A hint to parents, your child is not going to starve to death without that pile of Cheerios. The same applies to you and those french fries.

It's much the same deal here. I don't care how wet you get the interior carpeting. Leave the vehicle out in the Sun with the windows all down, when it's 118 F with 3% relative humidity, and that carpet will be bone dry in a single afternoon.
 
I stopped watching this guy and Stauffer Garage because I feel these cars are staged.
 
I stopped watching this guy and Stauffer Garage because I feel these cars are staged.
I don't see how one could "stage" dried yogurt, along with everything else, to the degree that vehicle had. That would take more time and effort than the cleanup process. Never underestimate the ability of people to be disgusting slobs.

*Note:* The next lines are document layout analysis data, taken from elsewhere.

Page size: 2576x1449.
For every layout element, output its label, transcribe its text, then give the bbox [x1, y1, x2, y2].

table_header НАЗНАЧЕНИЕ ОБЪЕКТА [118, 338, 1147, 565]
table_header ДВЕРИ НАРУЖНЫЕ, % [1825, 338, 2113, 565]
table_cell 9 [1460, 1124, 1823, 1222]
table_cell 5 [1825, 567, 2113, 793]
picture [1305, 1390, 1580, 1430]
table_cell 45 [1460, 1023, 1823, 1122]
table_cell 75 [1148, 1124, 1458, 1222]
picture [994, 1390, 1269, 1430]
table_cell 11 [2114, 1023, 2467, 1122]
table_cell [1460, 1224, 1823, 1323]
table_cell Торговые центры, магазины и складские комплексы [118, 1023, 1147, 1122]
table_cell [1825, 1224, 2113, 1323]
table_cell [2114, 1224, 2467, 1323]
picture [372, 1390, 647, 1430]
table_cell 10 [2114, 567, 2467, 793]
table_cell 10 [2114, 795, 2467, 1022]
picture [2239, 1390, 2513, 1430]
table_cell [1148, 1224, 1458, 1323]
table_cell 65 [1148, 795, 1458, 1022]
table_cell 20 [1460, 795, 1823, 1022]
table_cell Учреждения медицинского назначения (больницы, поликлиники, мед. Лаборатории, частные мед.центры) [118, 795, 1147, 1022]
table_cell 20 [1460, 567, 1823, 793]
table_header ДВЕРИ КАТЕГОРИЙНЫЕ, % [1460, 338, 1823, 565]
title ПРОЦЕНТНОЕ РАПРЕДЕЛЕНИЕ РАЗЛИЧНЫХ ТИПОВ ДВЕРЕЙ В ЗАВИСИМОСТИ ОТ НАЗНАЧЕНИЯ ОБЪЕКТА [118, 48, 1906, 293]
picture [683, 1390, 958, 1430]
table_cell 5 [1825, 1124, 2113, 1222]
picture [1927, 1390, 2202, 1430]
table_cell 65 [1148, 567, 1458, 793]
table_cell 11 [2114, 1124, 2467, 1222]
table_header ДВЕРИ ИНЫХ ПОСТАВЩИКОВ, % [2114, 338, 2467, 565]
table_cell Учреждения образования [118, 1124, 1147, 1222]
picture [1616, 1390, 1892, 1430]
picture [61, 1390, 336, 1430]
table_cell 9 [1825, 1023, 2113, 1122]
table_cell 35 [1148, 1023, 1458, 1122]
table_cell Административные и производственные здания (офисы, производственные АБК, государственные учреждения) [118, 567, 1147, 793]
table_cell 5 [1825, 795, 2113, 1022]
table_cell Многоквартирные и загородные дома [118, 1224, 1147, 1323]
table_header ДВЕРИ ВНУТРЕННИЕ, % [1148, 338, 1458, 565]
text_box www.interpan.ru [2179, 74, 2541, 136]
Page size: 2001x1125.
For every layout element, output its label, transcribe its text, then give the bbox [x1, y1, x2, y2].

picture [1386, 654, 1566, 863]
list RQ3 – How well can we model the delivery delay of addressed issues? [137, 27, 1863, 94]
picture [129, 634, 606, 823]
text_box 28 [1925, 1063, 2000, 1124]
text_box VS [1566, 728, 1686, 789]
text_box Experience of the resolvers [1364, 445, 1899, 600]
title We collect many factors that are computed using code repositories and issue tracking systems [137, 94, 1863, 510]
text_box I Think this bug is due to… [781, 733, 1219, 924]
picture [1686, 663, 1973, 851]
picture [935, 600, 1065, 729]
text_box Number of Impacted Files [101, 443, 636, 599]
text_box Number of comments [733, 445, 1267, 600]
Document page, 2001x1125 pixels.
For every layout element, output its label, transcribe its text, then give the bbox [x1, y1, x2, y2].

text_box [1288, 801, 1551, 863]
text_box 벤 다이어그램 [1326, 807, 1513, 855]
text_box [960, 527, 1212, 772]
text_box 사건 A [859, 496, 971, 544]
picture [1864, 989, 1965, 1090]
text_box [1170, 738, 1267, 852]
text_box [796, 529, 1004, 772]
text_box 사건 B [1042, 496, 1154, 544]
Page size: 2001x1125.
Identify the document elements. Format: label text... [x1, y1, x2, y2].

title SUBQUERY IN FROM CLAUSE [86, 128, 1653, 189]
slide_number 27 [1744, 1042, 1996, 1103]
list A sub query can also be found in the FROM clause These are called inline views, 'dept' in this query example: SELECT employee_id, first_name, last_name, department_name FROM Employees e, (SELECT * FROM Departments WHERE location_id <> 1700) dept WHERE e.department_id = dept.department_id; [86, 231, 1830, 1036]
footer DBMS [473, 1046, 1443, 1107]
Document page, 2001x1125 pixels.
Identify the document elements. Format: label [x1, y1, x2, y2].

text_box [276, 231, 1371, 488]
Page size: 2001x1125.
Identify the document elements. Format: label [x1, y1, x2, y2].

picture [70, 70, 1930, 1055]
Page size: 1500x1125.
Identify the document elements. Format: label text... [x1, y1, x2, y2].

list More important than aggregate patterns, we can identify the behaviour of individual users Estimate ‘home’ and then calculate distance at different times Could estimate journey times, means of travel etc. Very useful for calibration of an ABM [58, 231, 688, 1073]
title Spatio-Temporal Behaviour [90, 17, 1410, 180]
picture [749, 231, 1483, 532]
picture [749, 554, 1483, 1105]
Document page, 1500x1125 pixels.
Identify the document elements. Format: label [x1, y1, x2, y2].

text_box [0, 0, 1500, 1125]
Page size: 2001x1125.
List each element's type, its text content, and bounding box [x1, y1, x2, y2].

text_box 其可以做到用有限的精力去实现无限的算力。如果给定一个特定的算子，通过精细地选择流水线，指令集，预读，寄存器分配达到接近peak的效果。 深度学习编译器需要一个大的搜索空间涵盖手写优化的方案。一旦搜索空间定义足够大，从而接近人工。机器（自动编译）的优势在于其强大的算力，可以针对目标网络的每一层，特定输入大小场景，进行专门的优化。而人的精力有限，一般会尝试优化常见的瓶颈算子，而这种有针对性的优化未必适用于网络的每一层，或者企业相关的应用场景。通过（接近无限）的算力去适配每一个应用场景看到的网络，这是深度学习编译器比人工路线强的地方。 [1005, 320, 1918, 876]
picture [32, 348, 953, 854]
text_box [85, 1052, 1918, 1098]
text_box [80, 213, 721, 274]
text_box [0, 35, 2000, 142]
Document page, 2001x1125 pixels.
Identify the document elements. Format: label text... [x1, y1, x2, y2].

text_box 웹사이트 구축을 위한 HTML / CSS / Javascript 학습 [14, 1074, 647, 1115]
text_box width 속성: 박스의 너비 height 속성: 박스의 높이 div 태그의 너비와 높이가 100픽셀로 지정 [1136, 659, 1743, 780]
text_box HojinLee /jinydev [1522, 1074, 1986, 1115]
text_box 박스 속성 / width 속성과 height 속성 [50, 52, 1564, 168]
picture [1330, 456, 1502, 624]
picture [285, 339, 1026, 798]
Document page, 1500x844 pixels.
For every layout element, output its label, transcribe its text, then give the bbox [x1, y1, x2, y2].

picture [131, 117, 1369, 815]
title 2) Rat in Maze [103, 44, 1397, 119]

They'll rise to the challenge, and exceed your expectations every time.
 
Looks like the kind of neglect I see with my sister.

Junkyard interior, tires down to the cords, brakes on the rivets, dashboard lit up like vegas.

Over and over and over again.

Love her, but she utterly destroys vehicles.
 
I don't see how one could "stage" dried yogurt, along with everything else, to the degree that vehicle had. That would take more time and effort than the cleanup process. Never underestimate the ability of people to be disgusting slobs. They'll rise to the challenge, and exceed your expectations every time.

Thats true, but some of the other ones look like someone just threw a bucket of mud down the side. Perhaps "enhanced for entertainment" is a better phrase.